We present a computationally-efficient strategy to initialise the hyperparameters of a Gaussian process (GP) avoiding the computation of the likelihood function. Our strategy can be used as a pretraining stage to find initial conditions for maximum-likelihood (ML) training, or as a standalone method to compute hyperparameters values to be plugged in directly into the GP model. Motivated by the fact that training a GP via ML is equivalent (on average) to minimising the KL-divergence between the true and learnt model, we set to explore different metrics/divergences among GPs that are computationally inexpensive and provide hyperparameter values that are close to those found via ML. In practice, we identify the GP hyperparameters by projecting the empirical covariance or (Fourier) power spectrum onto a parametric family, thus proposing and studying various measures of discrepancy operating on the temporal and frequency domains. Our contribution extends the variogram method developed by the geostatistics literature and, accordingly, it is referred to as the generalised variogram method (GVM). In addition to the theoretical presentation of GVM, we provide experimental validation in terms of accuracy, consistency with ML and computational complexity for different kernels using synthetic and real-world data.
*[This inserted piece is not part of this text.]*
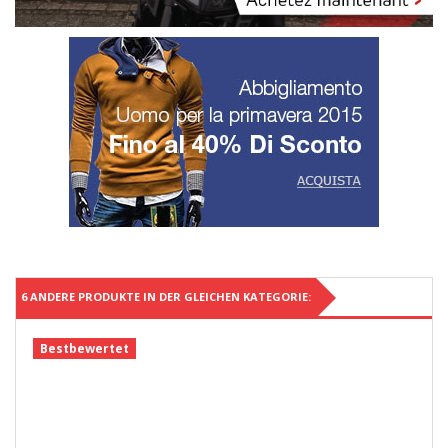
6 ANDERE PRODUKTE IN DER GLEICHEN KATEGORIE:
Bestbewertet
翻译：我们提出了一种计算高效的高斯过程超参数初始化策略，该方法无需计算似然函数。该策略既可作为预训练阶段为最大似然训练提供初始条件，也可作为独立方法直接计算可嵌入高斯过程模型的超参数值。基于通过最大似然训练高斯过程等价于（平均意义上）最小化真实模型与学习模型之间KL散度的理论动机，我们探索了在高斯过程间计算代价较低且能获得接近最大似然超参数值的不同度量/散度方法。具体而言，我们通过将经验协方差或（傅里叶）功率谱投影到参数化族来实现高斯过程超参数辨识，由此提出并研究在时域和频域中运作的各种差异度量。本研究扩展了地质统计学文献中发展的变差函数方法，故称之为广义变差函数方法。除理论阐述外，我们还针对不同核函数使用合成数据与真实数据进行了精度、与最大似然的一致性及计算复杂度的实验验证。